Work to complete: In the entries below, which lines run from the one containing "index mcp: (243, 252)" to the one containing "pinky tip: (203, 231)"? Copy exactly those lines, ends included, and no others.

*** Data in this exercise ***

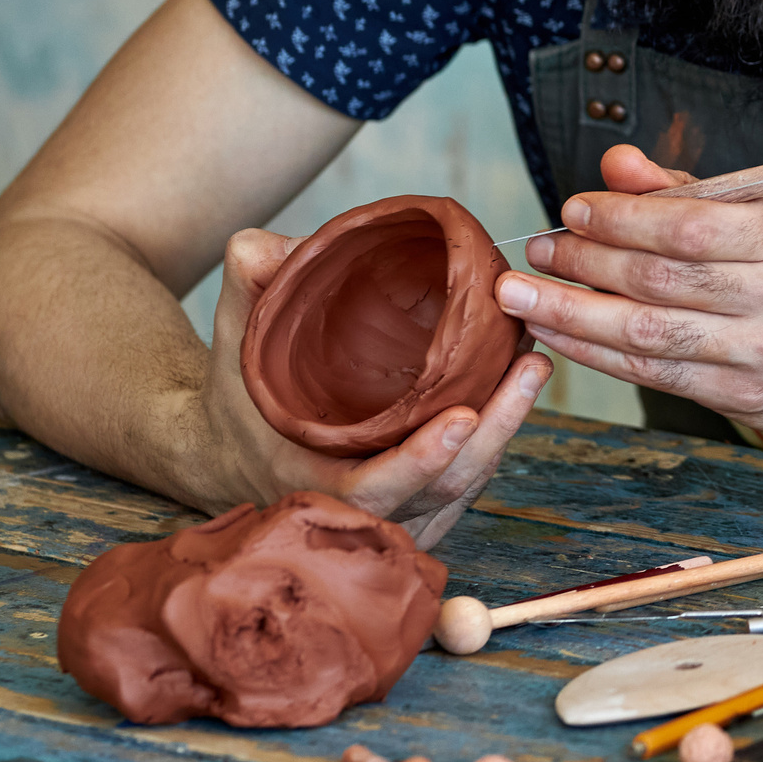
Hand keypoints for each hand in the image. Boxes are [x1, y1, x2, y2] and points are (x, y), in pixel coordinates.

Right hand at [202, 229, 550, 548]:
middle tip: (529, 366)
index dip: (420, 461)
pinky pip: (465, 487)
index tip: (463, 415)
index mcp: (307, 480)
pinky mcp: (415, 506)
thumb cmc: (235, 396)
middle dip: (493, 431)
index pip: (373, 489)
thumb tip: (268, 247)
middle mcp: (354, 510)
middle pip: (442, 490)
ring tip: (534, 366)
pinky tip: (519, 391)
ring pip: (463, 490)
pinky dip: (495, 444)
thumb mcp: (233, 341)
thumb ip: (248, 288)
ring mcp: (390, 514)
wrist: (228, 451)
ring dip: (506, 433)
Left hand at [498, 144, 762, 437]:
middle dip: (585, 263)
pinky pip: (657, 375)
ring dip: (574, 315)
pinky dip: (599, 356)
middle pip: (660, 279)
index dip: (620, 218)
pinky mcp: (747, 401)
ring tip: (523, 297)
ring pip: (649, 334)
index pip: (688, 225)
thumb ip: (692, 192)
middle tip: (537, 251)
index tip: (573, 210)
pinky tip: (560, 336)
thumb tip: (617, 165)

***
*** Data in this exercise ***

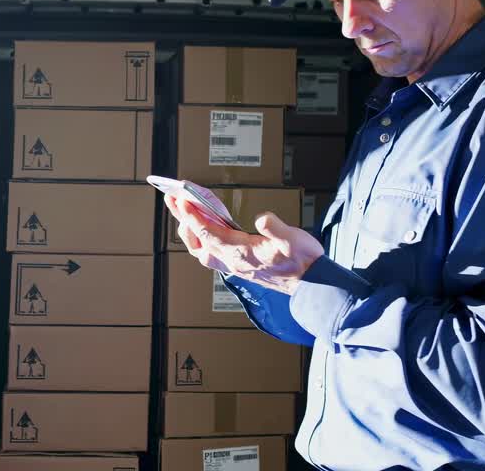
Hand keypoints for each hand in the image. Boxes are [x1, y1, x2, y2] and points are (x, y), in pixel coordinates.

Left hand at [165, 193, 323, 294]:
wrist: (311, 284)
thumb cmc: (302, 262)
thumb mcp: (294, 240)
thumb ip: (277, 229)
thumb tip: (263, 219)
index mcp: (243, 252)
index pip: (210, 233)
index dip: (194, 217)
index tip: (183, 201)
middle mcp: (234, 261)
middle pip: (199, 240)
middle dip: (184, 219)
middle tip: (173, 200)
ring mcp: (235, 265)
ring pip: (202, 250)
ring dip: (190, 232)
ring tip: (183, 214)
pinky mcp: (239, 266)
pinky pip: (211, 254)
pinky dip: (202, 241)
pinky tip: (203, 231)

***

Solved problem:
index mcp: (243, 252)
index pip: (210, 233)
index dip: (194, 217)
index tip: (183, 201)
middle mcp: (234, 261)
middle pip: (199, 240)
middle dip: (184, 219)
middle tip: (173, 200)
ring mcp: (235, 265)
ring pip: (202, 250)
ring dip: (190, 232)
ring tip: (183, 214)
pinky mcp: (239, 266)
pinky pip: (211, 254)
pinky dip: (202, 241)
pinky tip: (203, 231)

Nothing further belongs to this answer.